Is it possible to get a detailed list of word frequencies from Pandas Profiling?


I'm currently working with a large batch of files that require me to check the frequencies of certain strings. My first idea was to import all files into a single dataset and use a for loop to check all files for the strings using the following code.

 # Define an empty dataframe to append all imported files to
df = pd.DataFrame()
new_list = []

# If text file is import successfully append the resulting dataframe to df. If an exception occurs append "None" instead.
# "`" was chosen as the delimiter to ensure that each file is saved to a single row.
for i in file_list: 
    try: df_1 = pd.read_csv(f"D:/Admin/3. OCR files/OCR_Translations/{i}", delimiter = "`") 
    df = df.append(df_1) new_list.append(f"D:/Admin/3. OCR files/OCR_Translations/{i}") 
except: 
    df = df.append(["None"])                
    new_list.append("None")

df = df.T.reset_index()

# Search the dataset for the required keyword
count = 0

for i in df["index"]:
    if "Keyword1" in i:
        count += 1

This ended up failing as there's absolutely zero guarantee that the strings will be spelled correctly in these files as the files in question were generated by an OCR program (that and the files in question are in Thai).

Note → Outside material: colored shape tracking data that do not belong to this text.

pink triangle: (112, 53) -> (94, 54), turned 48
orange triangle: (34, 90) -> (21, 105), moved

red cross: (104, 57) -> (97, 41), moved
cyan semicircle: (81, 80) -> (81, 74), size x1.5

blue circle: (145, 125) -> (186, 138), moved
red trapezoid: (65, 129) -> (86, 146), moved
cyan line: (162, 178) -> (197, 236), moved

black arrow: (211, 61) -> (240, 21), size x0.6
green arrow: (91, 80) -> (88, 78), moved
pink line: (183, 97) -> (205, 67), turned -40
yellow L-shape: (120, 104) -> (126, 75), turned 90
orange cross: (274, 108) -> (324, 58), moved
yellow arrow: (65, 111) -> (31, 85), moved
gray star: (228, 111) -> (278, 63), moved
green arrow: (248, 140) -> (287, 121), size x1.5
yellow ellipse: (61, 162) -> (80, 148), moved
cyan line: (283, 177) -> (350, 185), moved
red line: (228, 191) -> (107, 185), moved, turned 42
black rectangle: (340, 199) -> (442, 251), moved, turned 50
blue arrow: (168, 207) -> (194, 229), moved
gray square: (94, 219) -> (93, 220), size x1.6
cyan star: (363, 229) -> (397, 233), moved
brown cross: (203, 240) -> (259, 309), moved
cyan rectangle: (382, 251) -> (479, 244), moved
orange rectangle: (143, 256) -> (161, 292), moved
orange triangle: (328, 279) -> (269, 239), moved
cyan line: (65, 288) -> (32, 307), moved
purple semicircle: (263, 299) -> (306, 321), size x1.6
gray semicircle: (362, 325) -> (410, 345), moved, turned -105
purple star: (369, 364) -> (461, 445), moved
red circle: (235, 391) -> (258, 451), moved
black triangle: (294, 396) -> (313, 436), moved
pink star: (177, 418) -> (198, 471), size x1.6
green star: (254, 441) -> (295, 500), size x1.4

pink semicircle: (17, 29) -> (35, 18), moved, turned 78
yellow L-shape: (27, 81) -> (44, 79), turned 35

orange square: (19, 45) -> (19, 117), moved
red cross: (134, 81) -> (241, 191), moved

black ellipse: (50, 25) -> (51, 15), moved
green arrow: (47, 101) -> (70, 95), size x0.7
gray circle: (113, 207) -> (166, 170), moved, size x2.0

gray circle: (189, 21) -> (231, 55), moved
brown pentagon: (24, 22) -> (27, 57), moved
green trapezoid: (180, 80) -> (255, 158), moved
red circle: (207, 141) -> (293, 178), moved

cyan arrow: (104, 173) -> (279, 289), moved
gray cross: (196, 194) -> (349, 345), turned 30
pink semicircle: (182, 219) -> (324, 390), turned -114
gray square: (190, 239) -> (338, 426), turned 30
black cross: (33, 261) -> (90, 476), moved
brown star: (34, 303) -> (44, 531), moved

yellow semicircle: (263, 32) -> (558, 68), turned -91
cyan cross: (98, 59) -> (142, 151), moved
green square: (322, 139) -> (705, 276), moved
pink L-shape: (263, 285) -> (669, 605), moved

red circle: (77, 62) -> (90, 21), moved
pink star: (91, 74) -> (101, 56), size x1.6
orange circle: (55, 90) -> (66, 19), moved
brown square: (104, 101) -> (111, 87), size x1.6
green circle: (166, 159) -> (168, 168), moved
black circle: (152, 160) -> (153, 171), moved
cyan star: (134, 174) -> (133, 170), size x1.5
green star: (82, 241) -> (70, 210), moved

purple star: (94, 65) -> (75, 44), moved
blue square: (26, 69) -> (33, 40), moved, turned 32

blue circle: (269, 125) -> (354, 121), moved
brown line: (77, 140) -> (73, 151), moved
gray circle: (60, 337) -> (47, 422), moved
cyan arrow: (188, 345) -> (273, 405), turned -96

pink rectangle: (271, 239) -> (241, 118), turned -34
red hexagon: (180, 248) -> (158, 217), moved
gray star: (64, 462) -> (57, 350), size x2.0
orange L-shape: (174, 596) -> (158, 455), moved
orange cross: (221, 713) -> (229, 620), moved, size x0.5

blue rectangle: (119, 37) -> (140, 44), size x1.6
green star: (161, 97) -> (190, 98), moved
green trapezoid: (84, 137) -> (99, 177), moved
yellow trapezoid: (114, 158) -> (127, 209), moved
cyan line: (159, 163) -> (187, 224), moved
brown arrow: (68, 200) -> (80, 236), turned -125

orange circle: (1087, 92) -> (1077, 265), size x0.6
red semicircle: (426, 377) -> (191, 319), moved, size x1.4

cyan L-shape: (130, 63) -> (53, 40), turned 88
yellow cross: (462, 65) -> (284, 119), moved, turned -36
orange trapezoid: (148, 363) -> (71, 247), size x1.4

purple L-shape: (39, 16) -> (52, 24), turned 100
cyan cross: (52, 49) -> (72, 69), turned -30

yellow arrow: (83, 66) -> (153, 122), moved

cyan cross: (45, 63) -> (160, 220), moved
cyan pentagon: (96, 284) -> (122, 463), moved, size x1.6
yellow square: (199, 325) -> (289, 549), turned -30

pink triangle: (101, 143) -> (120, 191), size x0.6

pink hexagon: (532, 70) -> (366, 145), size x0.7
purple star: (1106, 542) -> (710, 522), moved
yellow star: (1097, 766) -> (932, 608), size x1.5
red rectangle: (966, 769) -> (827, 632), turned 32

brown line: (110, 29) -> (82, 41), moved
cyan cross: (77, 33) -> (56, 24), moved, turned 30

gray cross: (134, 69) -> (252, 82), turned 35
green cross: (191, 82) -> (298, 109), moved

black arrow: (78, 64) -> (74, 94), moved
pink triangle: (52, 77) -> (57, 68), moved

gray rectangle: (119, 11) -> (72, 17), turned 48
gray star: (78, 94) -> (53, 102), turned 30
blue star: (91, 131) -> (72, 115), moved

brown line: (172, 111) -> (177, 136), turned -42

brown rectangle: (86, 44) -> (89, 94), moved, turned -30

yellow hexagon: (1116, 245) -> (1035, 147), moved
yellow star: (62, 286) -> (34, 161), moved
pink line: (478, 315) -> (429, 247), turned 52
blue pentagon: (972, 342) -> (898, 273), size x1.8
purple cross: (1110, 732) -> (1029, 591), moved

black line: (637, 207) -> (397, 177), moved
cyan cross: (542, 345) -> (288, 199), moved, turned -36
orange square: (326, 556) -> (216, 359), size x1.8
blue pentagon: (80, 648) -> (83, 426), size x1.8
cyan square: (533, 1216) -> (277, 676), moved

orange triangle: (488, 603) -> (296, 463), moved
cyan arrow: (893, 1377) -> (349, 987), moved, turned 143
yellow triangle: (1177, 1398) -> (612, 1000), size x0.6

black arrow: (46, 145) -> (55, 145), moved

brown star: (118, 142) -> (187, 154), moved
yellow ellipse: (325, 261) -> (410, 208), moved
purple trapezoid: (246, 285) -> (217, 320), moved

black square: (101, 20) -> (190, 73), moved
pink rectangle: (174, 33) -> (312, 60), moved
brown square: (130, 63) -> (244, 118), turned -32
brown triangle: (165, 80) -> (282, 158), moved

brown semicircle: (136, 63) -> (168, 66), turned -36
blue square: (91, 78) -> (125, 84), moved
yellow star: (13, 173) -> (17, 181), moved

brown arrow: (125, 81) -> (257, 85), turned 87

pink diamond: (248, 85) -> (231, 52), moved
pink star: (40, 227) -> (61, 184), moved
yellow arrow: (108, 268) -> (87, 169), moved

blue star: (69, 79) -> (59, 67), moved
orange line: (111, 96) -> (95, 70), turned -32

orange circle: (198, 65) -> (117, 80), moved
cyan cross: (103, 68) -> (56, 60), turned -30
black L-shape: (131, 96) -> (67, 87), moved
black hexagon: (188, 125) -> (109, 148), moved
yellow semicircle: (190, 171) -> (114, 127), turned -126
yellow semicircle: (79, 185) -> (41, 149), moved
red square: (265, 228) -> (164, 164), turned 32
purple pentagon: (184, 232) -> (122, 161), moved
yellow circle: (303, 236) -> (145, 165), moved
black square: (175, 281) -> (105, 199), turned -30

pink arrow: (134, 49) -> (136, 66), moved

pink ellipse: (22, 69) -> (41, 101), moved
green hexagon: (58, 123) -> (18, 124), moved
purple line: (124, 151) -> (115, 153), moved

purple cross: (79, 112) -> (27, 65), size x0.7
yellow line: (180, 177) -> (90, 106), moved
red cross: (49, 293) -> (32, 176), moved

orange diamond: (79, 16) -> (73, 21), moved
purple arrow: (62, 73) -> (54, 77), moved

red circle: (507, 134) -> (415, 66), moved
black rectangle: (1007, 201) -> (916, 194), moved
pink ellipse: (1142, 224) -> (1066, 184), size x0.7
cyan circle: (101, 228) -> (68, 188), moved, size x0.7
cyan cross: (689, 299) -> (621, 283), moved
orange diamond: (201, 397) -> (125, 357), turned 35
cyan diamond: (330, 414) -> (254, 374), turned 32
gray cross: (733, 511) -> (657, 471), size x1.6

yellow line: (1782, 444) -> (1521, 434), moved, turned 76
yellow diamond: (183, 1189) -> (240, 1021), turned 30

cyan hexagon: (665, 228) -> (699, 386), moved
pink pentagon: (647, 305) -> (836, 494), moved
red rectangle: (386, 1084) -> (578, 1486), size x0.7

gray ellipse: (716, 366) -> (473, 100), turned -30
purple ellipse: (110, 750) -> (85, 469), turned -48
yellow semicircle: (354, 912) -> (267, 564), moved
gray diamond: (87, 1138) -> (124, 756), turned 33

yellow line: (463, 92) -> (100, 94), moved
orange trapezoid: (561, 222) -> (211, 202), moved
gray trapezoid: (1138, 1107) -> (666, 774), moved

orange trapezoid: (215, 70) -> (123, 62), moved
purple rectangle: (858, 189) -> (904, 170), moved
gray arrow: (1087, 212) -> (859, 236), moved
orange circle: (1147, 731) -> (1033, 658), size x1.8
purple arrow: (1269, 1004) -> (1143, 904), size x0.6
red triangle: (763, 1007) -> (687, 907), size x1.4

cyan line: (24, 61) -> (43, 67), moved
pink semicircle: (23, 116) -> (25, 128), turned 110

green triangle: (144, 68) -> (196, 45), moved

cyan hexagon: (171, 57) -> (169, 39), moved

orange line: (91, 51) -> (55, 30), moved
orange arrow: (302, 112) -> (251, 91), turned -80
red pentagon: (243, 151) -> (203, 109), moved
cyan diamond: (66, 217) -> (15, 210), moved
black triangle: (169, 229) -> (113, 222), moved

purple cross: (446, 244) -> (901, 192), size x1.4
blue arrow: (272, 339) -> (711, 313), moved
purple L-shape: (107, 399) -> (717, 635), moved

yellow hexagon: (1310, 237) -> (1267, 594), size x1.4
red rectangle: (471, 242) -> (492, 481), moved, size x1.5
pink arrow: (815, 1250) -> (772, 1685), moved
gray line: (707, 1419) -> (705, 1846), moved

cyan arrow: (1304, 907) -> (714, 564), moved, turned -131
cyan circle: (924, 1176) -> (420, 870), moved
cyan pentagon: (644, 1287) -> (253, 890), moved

Pandas Profiling generates exactly what I need for the job at hand, except it doesn't give a full list as seen here in this link (https://i.sstatic.net/BPaYv.jpg). Is there a way to get the full list of word frequencies from Pandas Profiling? I've tried checking pandas_profiling documentation (https://pandas-profiling.github.io/pandas-profiling/docs/master/index.html) to see if there's anything I can do and so far I haven't seen anything pertaining to my use case here.


Solution

  • You might not do not need Pandas to count word occurrences in files.

    import collections
    
    word_counter = collections.Counter()
    
    for i in file_list:
        with open(f"D:/Admin/3. OCR files/OCR_Translations/{i}") as f:
            for line in f:
                words = line.strip().split()  # Split line by whitespaces.
                word_counter.update(words)  # Update counter with occurrences.
    
    
    print(word_counter)
    

    You might be also interested in the .most_common() method on Counters.

    Also, if you really need to, you can also turn the Counter to a dataframe; it's just a dict with special effects.